Jankele v. Texas Co

Decision Date17 February 1936
Docket Number5469
Citation54 P.2d 425,88 Utah 325
CourtUtah Supreme Court
PartiesJANKELE et al. v. TEXAS CO

Appeal from District Court, Fifth District, Washington County; LeRoy H. Cox, Judge.

Action by J. F. Jankele and another against the Texas Company. Judgment for plaintiffs, and defendant appeals.

AFFIRMED.

Romney & Nelson, of Salt Lake City, and Orval Hafen of St. George for appellant.

Ellis J. Pickett, of St. George, for respondents.

EPHRAIM HANSON, Justice. ELIAS HANSEN, C. J., and FOLLAND and MOFFAT JJ., concur. WOLFE, Justice, concurring in part; dissenting in part.

OPINION

EPHRAIM HANSON, Justice.

Plaintiffs were the owners of a small tract of land in the town of Washington, Washington county, Utah. Defendant, a dealer in gasoline and oil products, in April, 1930, entered into a written agreement with plaintiffs for the installation by it of a gasoline tank and pump on plaintiff's land, and agreed to furnish to plaintiffs its gas and oil for sale to the motoring public. The installation was duly made by defendant's agent. In May, 1931, plaintiffs noticed a difference between the amount of gasoline received and that sold. This difference continued until September 1931, when the agent of defendant was called in, the tank exhumed, and a break found in the gasoline line. It is contended by plaintiffs that the break in the gasoline line was due to defendant having installed a solid joint in the line instead of a swinging joint or swinging "L." Plaintiffs claim that a swinging joint allows for the settling of the tank in the excavation and will not break when the settling takes place. Plaintiffs recovered a judgment for the sum of $ 615. To reverse the findings and decree of the trial court, defendant brings this appeal.

**GIVEN MATERIAL**

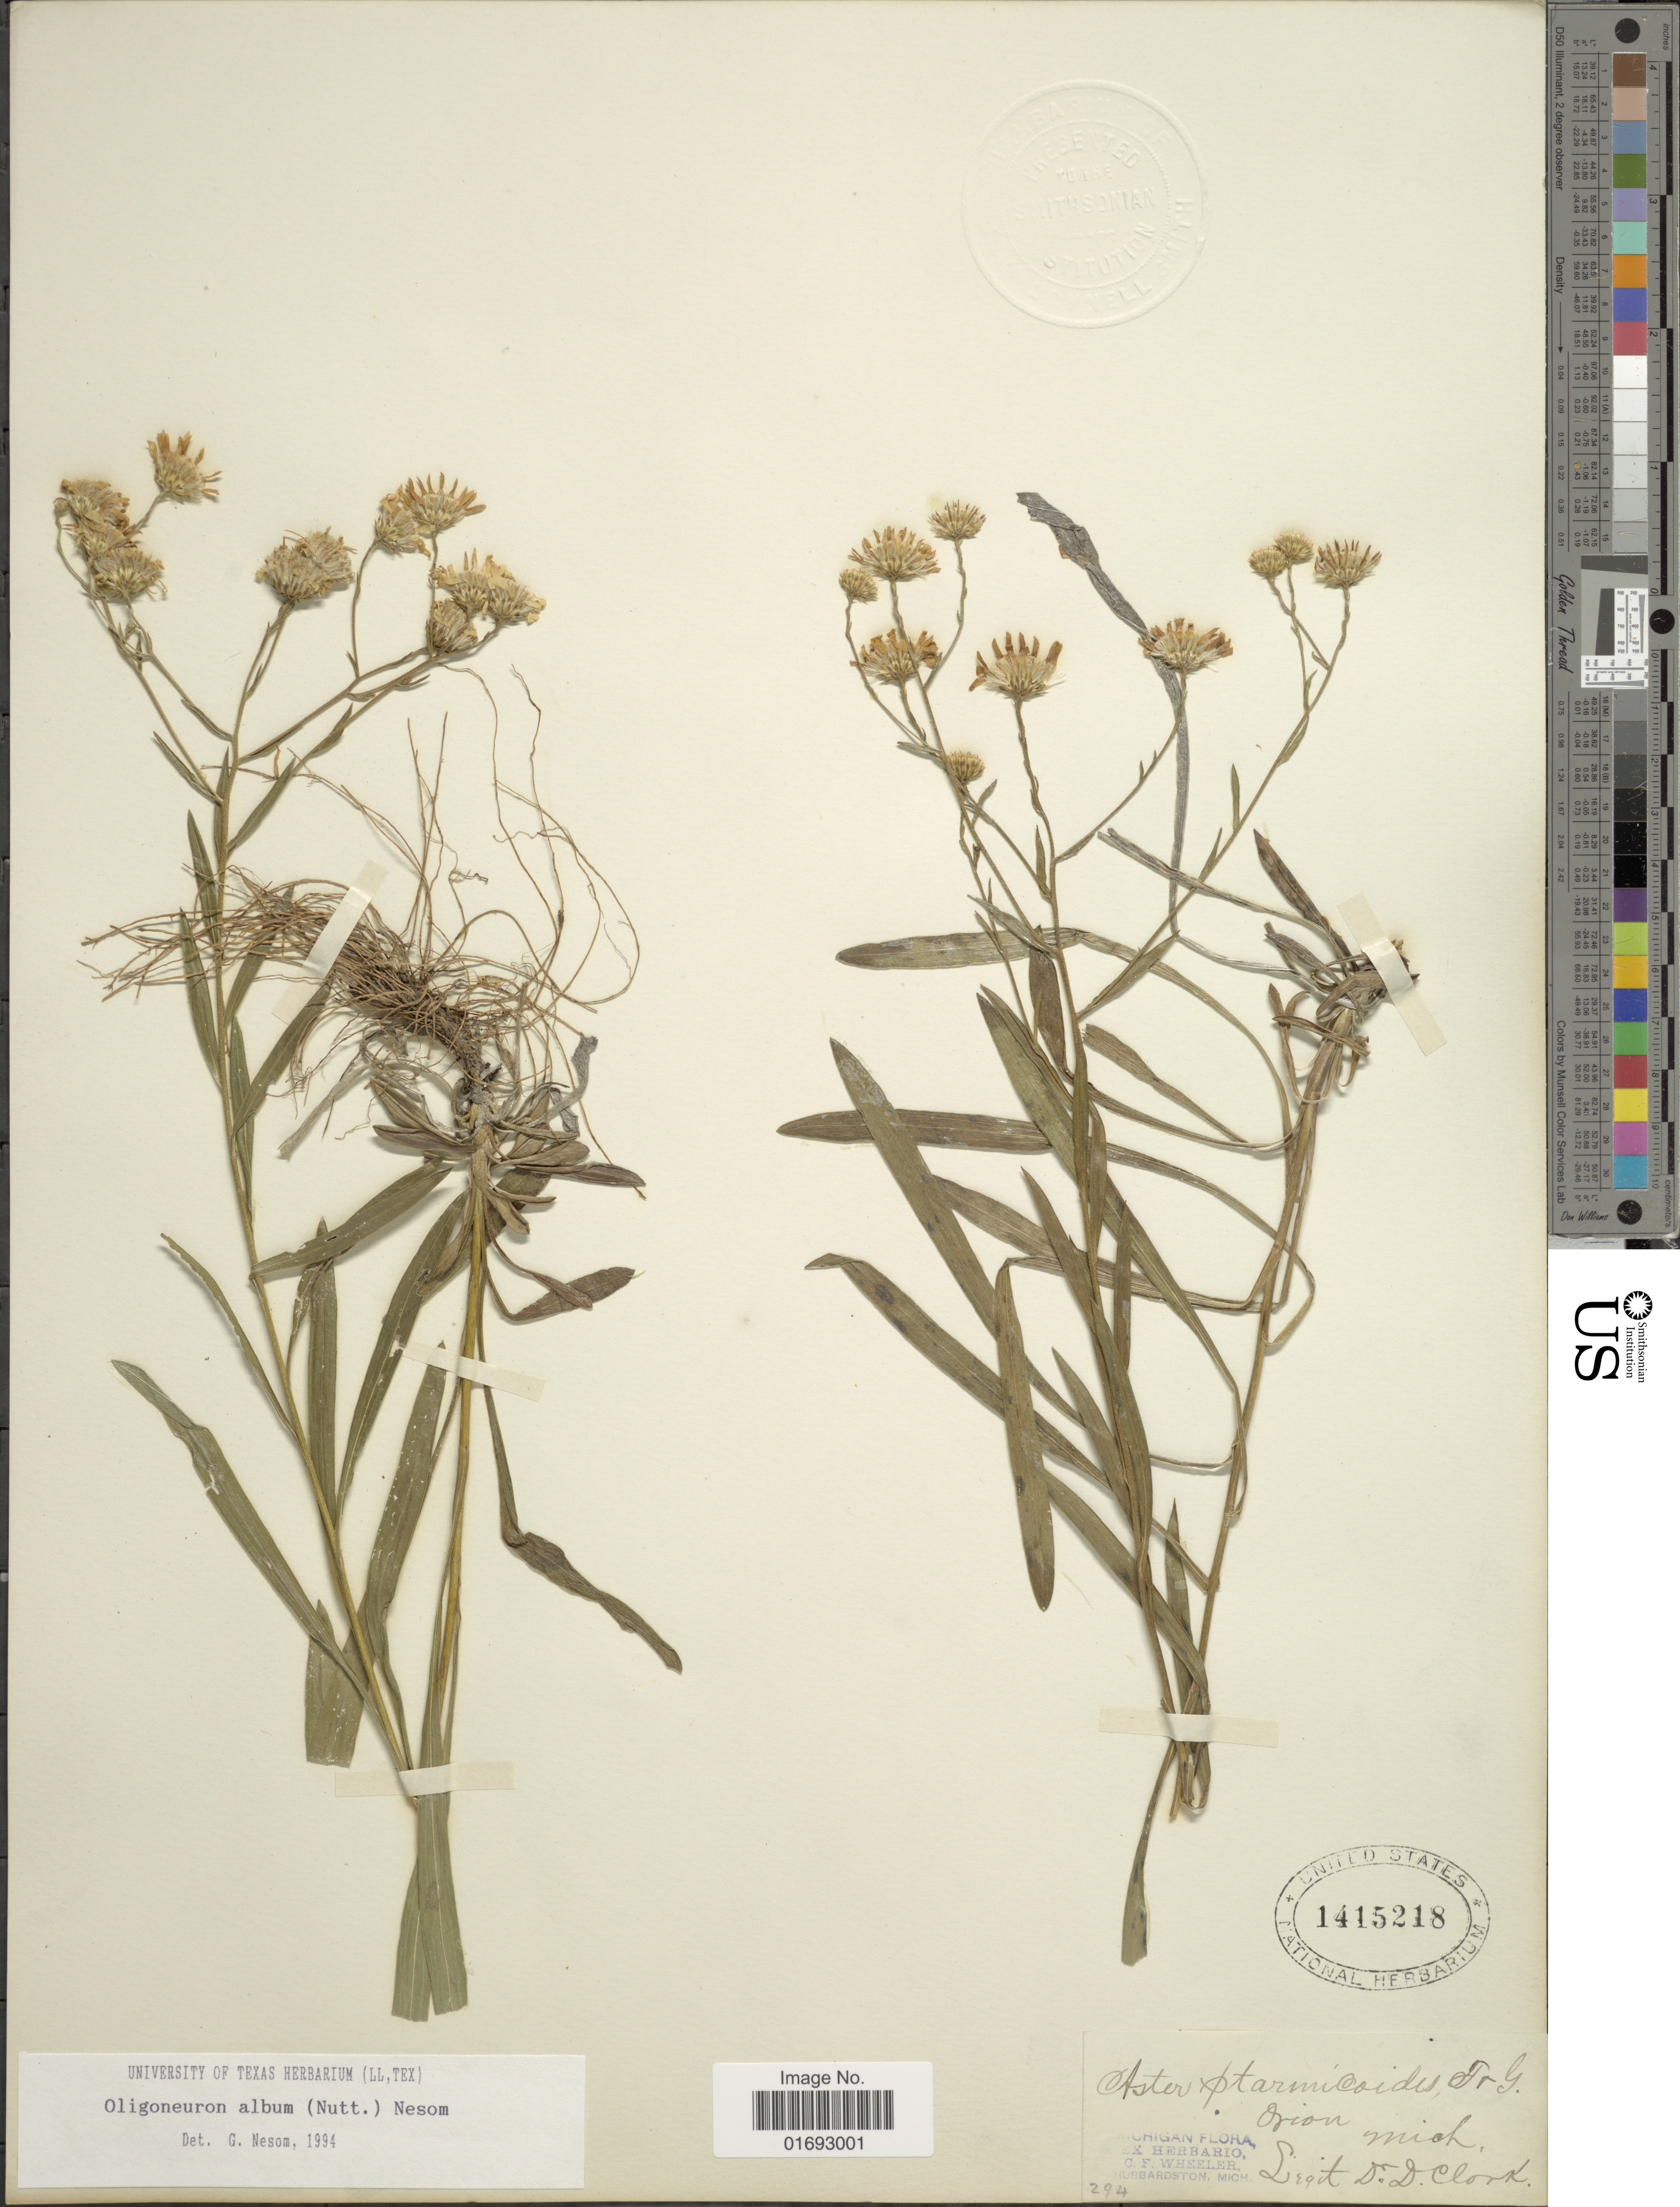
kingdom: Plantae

**TASKS TO CARRY OUT**
1/ Can you repeat the passage of the Jankele v. Texas Co decision word for word, starting at "Jankele v. Texas" and ending at "H. Cox, Judge."?
2/ Answer these about the Jankele v. Texas Co decision:
(a) Which court and county did the appeal come from?
(b) In what month and year did the plaintiffs first notice a difference between gasoline received and gasoline sold?
(c) What sum did the plaintiffs recover in their judgment?
The material isn't needed for anything here.

**COMPLETED EXERCISE**
1/
Jankele v. Texas Co

Decision Date17 February 1936
Docket Number5469
Citation54 P.2d 425,88 Utah 325
CourtUtah Supreme Court
PartiesJANKELE et al. v. TEXAS CO

Appeal from District Court, Fifth District, Washington County; LeRoy H. Cox, Judge.

2/
(a) The District Court, Fifth District, Washington County.
(b) May 1931.
(c) $615.